Certaines catégories de personnes voient leurs choix de vie profondément influencés à ce niveau : 45% des parents ayant les revenus les plus bas (moins de 1700 euros) déclarent avoir dû renoncer à une remise en ménage, une colocation, un habitat groupé ou à l’accueil d’un proche. Renoncer à se remettre en couple, c’est une décision fréquente chez les familles monoparentales sans emploi : 44% déclarent avoir dû y renoncer. Et c’est pire encore pour les parents en situation de handicap (60%) ou ayant un enfant en situation de handicap (45%).

"Pourquoi un tel renoncement à l’accueil de quelqu’un sous son toit ?", questionne La Ligue des familles. Réponse : "Parce qu’en Belgique, la plupart des allocations et aides sociales sont conditionnées à la situation familiale (RIS, allocations-chômage, indemnités en cas de maladie…). Dans ces systèmes, les personnes cohabitantes sont défavorisées financièrement par rapport aux isolés ou aux chefs de ménage. L’accueil d’un nouveau membre dans la famille est synonyme de perte de revenus pour les parents à la tête de familles monoparentales. Ce système laisse les familles dans un choix impossible : renoncer à un projet de vie ou renoncer à des revenus, ce qui pourrait encore plus les précariser. La Ligue des familles réclame depuis plusieurs années la suppression de ce statut qui pérennise un modèle de société injuste à l’égard des familles les plus précaires."

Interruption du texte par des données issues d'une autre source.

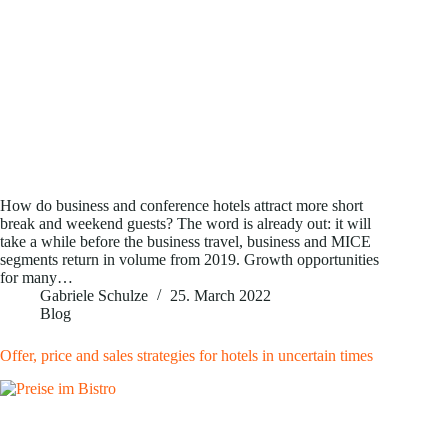
How do business and conference hotels attract more short
break and weekend guests? The word is already out: it will
take a while before the business travel, business and MICE
segments return in volume from 2019. Growth opportunities
for many…
Gabriele Schulze
25. March 2022
Blog
Offer, price and sales strategies for hotels in uncertain times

En termes de solutions adaptées à leur situation, les parents solos ayant répondu à l’enquête citent avant tout des aides financières pour le logement (56%) et pour les charges (49%) et une hausse de l’offre de logements privés abordables et de qualité (52%).


(*) Précisions de la Ligue des familles :"Ce sondage Ipsos a pu être mené grâce au soutien financier d’Ikea. La Ligue des familles a toutefois élaboré le questionnaire puis rédigé le rapport en toute indépendance, sans qu’Ikea n’intervienne ni dans le traitement des résultats, ni dans l’analyse des données, ni dans les propositions émises." Comment analyser la démarche d’Ikea, en termes de positionnement marketing ? Nous y reviendrons dans un autre article.